Task statement: Output every line of the listing as it stands.
*** Excerpted data ***
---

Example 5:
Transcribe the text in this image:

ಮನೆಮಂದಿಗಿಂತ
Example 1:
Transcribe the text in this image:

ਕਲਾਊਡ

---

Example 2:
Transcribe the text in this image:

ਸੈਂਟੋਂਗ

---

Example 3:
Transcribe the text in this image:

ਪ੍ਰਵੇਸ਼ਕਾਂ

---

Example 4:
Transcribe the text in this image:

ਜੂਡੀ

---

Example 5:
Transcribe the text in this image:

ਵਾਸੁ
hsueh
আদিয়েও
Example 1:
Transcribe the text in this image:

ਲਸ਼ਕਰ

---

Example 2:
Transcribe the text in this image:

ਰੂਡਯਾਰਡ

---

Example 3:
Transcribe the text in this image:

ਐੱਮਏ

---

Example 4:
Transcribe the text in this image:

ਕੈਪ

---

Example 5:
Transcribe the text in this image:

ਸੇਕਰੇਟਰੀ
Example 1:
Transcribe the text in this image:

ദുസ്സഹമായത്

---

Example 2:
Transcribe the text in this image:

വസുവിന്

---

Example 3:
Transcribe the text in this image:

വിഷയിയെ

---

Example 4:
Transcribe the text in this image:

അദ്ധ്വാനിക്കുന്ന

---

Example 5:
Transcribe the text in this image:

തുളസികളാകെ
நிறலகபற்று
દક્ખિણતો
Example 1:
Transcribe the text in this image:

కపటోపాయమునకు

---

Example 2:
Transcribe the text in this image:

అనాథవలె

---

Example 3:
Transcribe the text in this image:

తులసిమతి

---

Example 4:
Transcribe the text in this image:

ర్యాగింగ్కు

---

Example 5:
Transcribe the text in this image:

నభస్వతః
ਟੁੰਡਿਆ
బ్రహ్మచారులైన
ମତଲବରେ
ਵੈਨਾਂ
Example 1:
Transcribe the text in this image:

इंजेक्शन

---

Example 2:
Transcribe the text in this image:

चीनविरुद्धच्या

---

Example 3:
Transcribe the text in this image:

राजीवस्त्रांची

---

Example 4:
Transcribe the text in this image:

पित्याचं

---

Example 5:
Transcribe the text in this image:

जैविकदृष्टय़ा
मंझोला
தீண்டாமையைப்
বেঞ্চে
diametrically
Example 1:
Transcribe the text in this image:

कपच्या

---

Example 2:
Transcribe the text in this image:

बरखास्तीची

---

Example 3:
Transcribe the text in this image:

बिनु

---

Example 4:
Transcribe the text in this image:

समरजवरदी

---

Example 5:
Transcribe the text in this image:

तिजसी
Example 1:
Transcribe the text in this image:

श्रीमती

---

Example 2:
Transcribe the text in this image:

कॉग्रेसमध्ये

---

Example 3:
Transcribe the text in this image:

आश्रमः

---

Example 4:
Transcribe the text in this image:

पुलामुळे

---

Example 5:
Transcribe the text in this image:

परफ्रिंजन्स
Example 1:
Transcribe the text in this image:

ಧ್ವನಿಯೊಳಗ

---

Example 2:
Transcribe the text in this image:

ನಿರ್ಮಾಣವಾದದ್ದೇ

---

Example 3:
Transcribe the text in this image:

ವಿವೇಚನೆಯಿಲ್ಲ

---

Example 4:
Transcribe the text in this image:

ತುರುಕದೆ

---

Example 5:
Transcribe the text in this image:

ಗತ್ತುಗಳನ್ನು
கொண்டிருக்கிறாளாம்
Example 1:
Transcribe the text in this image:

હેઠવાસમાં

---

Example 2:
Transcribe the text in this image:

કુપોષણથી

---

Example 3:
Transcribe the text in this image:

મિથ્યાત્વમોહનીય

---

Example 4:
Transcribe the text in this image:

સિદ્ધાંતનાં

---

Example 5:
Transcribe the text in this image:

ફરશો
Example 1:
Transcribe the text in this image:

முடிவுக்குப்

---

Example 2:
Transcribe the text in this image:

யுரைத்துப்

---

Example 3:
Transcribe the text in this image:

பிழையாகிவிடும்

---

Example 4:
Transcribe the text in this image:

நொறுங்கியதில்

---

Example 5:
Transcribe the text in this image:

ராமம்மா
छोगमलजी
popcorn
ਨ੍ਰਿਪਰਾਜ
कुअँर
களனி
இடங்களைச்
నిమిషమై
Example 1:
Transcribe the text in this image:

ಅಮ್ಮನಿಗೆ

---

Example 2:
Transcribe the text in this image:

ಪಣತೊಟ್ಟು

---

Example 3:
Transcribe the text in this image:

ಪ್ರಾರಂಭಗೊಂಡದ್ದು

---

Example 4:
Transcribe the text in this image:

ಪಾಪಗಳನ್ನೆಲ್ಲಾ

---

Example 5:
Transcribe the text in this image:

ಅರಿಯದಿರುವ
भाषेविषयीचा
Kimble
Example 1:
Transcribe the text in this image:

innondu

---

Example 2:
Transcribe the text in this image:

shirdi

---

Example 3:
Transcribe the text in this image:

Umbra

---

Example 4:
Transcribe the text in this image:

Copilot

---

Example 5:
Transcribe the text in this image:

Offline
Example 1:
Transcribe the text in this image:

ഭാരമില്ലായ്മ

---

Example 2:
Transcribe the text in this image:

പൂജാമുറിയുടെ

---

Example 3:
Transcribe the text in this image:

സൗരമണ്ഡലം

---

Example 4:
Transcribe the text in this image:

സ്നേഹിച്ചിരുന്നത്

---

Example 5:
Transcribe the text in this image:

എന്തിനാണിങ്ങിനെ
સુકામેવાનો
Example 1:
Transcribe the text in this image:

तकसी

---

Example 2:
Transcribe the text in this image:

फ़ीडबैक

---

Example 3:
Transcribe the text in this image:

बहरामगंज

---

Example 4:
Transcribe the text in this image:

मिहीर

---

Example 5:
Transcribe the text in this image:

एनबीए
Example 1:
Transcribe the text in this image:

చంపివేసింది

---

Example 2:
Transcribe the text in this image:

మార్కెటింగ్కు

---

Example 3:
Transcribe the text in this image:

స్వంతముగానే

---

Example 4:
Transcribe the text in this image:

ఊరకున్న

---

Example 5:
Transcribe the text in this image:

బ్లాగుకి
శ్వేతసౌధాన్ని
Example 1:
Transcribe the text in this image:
*** End of Excerpted data ***
Response below:
---

Example 5:
Transcribe the text in this image:

ಮನೆಮಂದಿಗಿಂತ
Example 1:
Transcribe the text in this image:

ਕਲਾਊਡ

---

Example 2:
Transcribe the text in this image:

ਸੈਂਟੋਂਗ

---

Example 3:
Transcribe the text in this image:

ਪ੍ਰਵੇਸ਼ਕਾਂ

---

Example 4:
Transcribe the text in this image:

ਜੂਡੀ

---

Example 5:
Transcribe the text in this image:

ਵਾਸੁ
hsueh
আদিয়েও
Example 1:
Transcribe the text in this image:

ਲਸ਼ਕਰ

---

Example 2:
Transcribe the text in this image:

ਰੂਡਯਾਰਡ

---

Example 3:
Transcribe the text in this image:

ਐੱਮਏ

---

Example 4:
Transcribe the text in this image:

ਕੈਪ

---

Example 5:
Transcribe the text in this image:

ਸੇਕਰੇਟਰੀ
Example 1:
Transcribe the text in this image:

ദുസ്സഹമായത്

---

Example 2:
Transcribe the text in this image:

വസുവിന്

---

Example 3:
Transcribe the text in this image:

വിഷയിയെ

---

Example 4:
Transcribe the text in this image:

അദ്ധ്വാനിക്കുന്ന

---

Example 5:
Transcribe the text in this image:

തുളസികളാകെ
நிறலகபற்று
દક્ખિણતો
Example 1:
Transcribe the text in this image:

కపటోపాయమునకు

---

Example 2:
Transcribe the text in this image:

అనాథవలె

---

Example 3:
Transcribe the text in this image:

తులసిమతి

---

Example 4:
Transcribe the text in this image:

ర్యాగింగ్కు

---

Example 5:
Transcribe the text in this image:

నభస్వతః
ਟੁੰਡਿਆ
బ్రహ్మచారులైన
ମତଲବରେ
ਵੈਨਾਂ
Example 1:
Transcribe the text in this image:

इंजेक्शन

---

Example 2:
Transcribe the text in this image:

चीनविरुद्धच्या

---

Example 3:
Transcribe the text in this image:

राजीवस्त्रांची

---

Example 4:
Transcribe the text in this image:

पित्याचं

---

Example 5:
Transcribe the text in this image:

जैविकदृष्टय़ा
मंझोला
தீண்டாமையைப்
বেঞ্চে
diametrically
Example 1:
Transcribe the text in this image:

कपच्या

---

Example 2:
Transcribe the text in this image:

बरखास्तीची

---

Example 3:
Transcribe the text in this image:

बिनु

---

Example 4:
Transcribe the text in this image:

समरजवरदी

---

Example 5:
Transcribe the text in this image:

तिजसी
Example 1:
Transcribe the text in this image:

श्रीमती

---

Example 2:
Transcribe the text in this image:

कॉग्रेसमध्ये

---

Example 3:
Transcribe the text in this image:

आश्रमः

---

Example 4:
Transcribe the text in this image:

पुलामुळे

---

Example 5:
Transcribe the text in this image:

परफ्रिंजन्स
Example 1:
Transcribe the text in this image:

ಧ್ವನಿಯೊಳಗ

---

Example 2:
Transcribe the text in this image:

ನಿರ್ಮಾಣವಾದದ್ದೇ

---

Example 3:
Transcribe the text in this image:

ವಿವೇಚನೆಯಿಲ್ಲ

---

Example 4:
Transcribe the text in this image:

ತುರುಕದೆ

---

Example 5:
Transcribe the text in this image:

ಗತ್ತುಗಳನ್ನು
கொண்டிருக்கிறாளாம்
Example 1:
Transcribe the text in this image:

હેઠવાસમાં

---

Example 2:
Transcribe the text in this image:

કુપોષણથી

---

Example 3:
Transcribe the text in this image:

મિથ્યાત્વમોહનીય

---

Example 4:
Transcribe the text in this image:

સિદ્ધાંતનાં

---

Example 5:
Transcribe the text in this image:

ફરશો
Example 1:
Transcribe the text in this image:

முடிவுக்குப்

---

Example 2:
Transcribe the text in this image:

யுரைத்துப்

---

Example 3:
Transcribe the text in this image:

பிழையாகிவிடும்

---

Example 4:
Transcribe the text in this image:

நொறுங்கியதில்

---

Example 5:
Transcribe the text in this image:

ராமம்மா
छोगमलजी
popcorn
ਨ੍ਰਿਪਰਾਜ
कुअँर
களனி
இடங்களைச்
నిమిషమై
Example 1:
Transcribe the text in this image:

ಅಮ್ಮನಿಗೆ

---

Example 2:
Transcribe the text in this image:

ಪಣತೊಟ್ಟು

---

Example 3:
Transcribe the text in this image:

ಪ್ರಾರಂಭಗೊಂಡದ್ದು

---

Example 4:
Transcribe the text in this image:

ಪಾಪಗಳನ್ನೆಲ್ಲಾ

---

Example 5:
Transcribe the text in this image:

ಅರಿಯದಿರುವ
भाषेविषयीचा
Kimble
Example 1:
Transcribe the text in this image:

innondu

---

Example 2:
Transcribe the text in this image:

shirdi

---

Example 3:
Transcribe the text in this image:

Umbra

---

Example 4:
Transcribe the text in this image:

Copilot

---

Example 5:
Transcribe the text in this image:

Offline
Example 1:
Transcribe the text in this image:

ഭാരമില്ലായ്മ

---

Example 2:
Transcribe the text in this image:

പൂജാമുറിയുടെ

---

Example 3:
Transcribe the text in this image:

സൗരമണ്ഡലം

---

Example 4:
Transcribe the text in this image:

സ്നേഹിച്ചിരുന്നത്

---

Example 5:
Transcribe the text in this image:

എന്തിനാണിങ്ങിനെ
સુકામેવાનો
Example 1:
Transcribe the text in this image:

तकसी

---

Example 2:
Transcribe the text in this image:

फ़ीडबैक

---

Example 3:
Transcribe the text in this image:

बहरामगंज

---

Example 4:
Transcribe the text in this image:

मिहीर

---

Example 5:
Transcribe the text in this image:

एनबीए
Example 1:
Transcribe the text in this image:

చంపివేసింది

---

Example 2:
Transcribe the text in this image:

మార్కెటింగ్కు

---

Example 3:
Transcribe the text in this image:

స్వంతముగానే

---

Example 4:
Transcribe the text in this image:

ఊరకున్న

---

Example 5:
Transcribe the text in this image:

బ్లాగుకి
శ్వేతసౌధాన్ని
Example 1:
Transcribe the text in this image:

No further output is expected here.